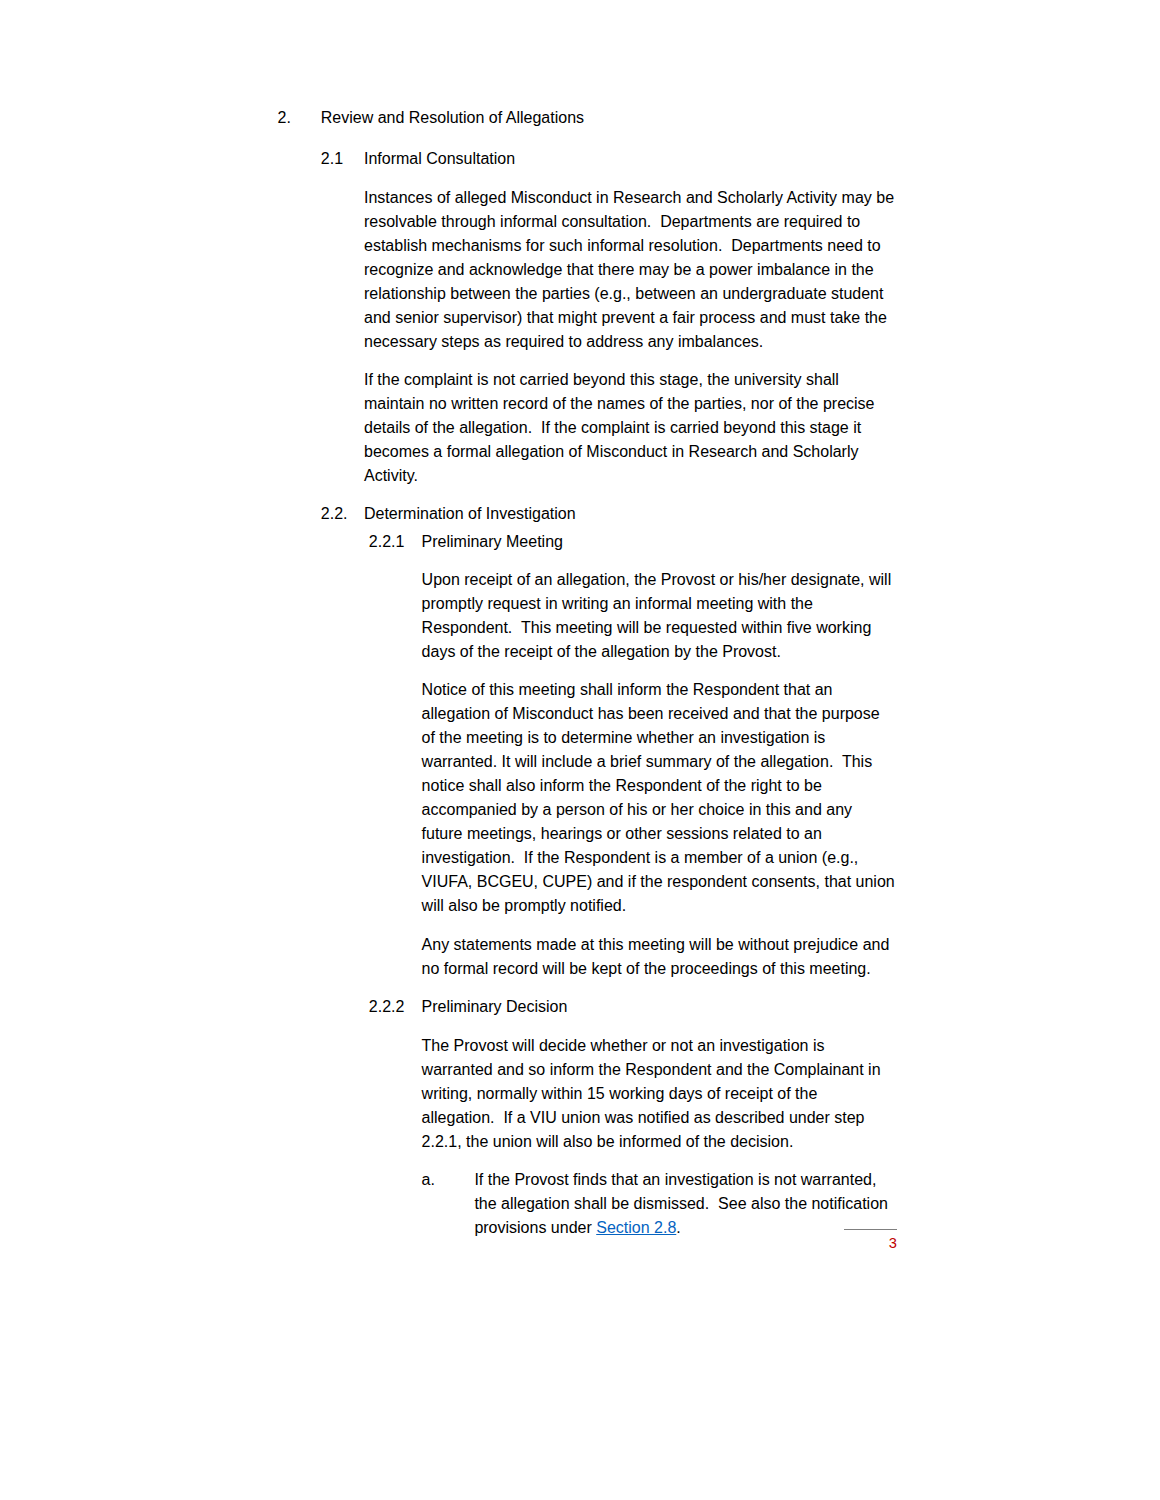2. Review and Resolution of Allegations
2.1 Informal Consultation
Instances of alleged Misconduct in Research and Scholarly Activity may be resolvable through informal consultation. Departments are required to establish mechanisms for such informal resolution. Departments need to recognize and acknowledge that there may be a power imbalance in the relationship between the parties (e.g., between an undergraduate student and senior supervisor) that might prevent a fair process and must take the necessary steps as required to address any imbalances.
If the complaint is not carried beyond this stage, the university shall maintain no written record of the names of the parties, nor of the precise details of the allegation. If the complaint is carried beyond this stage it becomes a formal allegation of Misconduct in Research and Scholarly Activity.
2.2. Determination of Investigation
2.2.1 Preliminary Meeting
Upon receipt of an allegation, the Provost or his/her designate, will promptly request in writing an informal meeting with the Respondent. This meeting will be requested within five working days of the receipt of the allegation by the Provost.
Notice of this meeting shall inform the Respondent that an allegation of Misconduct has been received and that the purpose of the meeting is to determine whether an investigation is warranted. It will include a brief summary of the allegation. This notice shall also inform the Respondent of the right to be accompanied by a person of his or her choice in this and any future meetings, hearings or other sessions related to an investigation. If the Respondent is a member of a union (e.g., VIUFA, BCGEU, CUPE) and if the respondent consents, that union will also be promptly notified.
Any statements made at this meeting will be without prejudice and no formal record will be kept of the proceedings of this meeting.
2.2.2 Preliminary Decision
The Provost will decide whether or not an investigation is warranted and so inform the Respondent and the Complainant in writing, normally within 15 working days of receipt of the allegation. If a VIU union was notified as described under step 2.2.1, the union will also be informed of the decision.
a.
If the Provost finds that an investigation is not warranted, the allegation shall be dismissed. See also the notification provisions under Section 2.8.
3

────────────────

Exercise goal:
Reading through the records above, report each line in which the string "Preliminary" is found.

Written solution:
2.2.1 Preliminary Meeting
2.2.2 Preliminary Decision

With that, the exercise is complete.